Saturday, February 7, 2015



During the course of this trial, reference has been made to___________(NAME OF PERSON) as a witness in this matter (as having information relevant to the matter before you) and that the State has failed to call (him/her) to testify.  If you find that  ___________  (NAME OF PERSON) is a person whom you would naturally expect the State to produce to testify, you have a right to infer from the non-production of this witness that (his/her) testimony would be adverse to the interest of the State.
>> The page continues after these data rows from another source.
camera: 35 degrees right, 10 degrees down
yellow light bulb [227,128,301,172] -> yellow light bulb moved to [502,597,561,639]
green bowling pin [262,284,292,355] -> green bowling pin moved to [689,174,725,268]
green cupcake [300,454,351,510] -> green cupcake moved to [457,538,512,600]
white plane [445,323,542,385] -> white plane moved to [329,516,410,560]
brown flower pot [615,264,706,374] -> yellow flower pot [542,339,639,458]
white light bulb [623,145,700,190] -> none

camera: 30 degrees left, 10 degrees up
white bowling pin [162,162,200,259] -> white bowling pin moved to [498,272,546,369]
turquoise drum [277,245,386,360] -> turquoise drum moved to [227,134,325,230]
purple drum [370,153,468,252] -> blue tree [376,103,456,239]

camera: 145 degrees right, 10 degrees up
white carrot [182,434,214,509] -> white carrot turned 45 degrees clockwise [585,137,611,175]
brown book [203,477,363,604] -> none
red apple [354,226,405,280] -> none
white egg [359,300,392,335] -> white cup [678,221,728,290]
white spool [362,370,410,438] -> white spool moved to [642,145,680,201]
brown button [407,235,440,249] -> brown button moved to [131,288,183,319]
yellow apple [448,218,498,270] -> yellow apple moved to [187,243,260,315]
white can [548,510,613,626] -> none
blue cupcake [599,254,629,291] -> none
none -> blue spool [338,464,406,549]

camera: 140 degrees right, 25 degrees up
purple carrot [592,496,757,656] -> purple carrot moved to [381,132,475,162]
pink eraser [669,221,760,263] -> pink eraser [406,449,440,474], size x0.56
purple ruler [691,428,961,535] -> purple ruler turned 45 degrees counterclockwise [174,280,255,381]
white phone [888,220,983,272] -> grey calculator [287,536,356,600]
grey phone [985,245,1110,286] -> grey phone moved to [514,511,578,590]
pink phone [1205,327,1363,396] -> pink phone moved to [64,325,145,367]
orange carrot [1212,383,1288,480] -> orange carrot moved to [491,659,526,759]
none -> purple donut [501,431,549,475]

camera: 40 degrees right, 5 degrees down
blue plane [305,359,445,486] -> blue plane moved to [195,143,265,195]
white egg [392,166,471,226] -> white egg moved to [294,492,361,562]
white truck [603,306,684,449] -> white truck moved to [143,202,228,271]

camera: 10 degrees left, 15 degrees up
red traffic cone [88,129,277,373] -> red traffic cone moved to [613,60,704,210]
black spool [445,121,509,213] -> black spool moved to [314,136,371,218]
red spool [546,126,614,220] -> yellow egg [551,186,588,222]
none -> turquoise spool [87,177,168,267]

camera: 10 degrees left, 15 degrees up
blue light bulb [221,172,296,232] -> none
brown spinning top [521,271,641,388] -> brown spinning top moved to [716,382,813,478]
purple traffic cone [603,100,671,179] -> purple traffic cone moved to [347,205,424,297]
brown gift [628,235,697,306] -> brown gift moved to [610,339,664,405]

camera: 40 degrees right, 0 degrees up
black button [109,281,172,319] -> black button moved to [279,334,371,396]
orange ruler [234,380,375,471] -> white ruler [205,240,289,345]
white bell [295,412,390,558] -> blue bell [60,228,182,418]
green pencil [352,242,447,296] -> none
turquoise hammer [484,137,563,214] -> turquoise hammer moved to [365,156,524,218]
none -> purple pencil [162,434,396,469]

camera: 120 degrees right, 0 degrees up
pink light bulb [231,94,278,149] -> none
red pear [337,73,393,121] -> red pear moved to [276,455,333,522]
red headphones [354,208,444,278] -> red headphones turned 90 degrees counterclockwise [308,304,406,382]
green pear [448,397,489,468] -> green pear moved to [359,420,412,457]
The basis for this rule is that where the State fails to produce a witness who probably could testify about certain facts in issue, it raises a natural inference that the non-producing party fears that the testimony of the witness on that issue would be unfavorable to (him/her).
An inference is a deduction of fact that may be drawn logically and reasonably from another fact or group of facts established by the evidence.  Whether or not an inference should be drawn is for you to decide using your own common sense, knowledge and everyday experience.  Ask yourselves is it probable, logical and reasonable.  However, you are never required or compelled to draw an inference.  You alone decide whether the facts and circumstances shown by the evidence support an inference and you are always free to draw or not to draw an inference.  If you draw an inference, you should weigh it in connection with all the other evidence in the case keeping in mind that the burden of proof is upon the State to prove all the elements of the crime beyond a reasonable doubt.

[1]         Before the trial court can give this charge, euphemistically referred to as a “Clawans” charge, State v. Clawans, 38 N.J. 162 (1962), or allow a comment in summation on the missing witness, the party seeking the charge/summation comment MUST, before the parties rest, notify the trial judge and the opposing party outside the presence of the jury, state the name of the witness/witnesses not called, and indicate why this witness/witnesses have superior knowledge of the relevant facts.  State v. Hill, 199 N.J. 545, 560-61 (2009).  The trial court must rule on this issue before a jury instruction OR summation comment is allowed.  Id. at 561. In making its decision, the trial court must consider various factors, id. at 561, and place on the record findings as to each of these factors. Ibid. Note that this charge rarely should be given against a defendant. See Witness – Failure of the Defendant to Produce charge.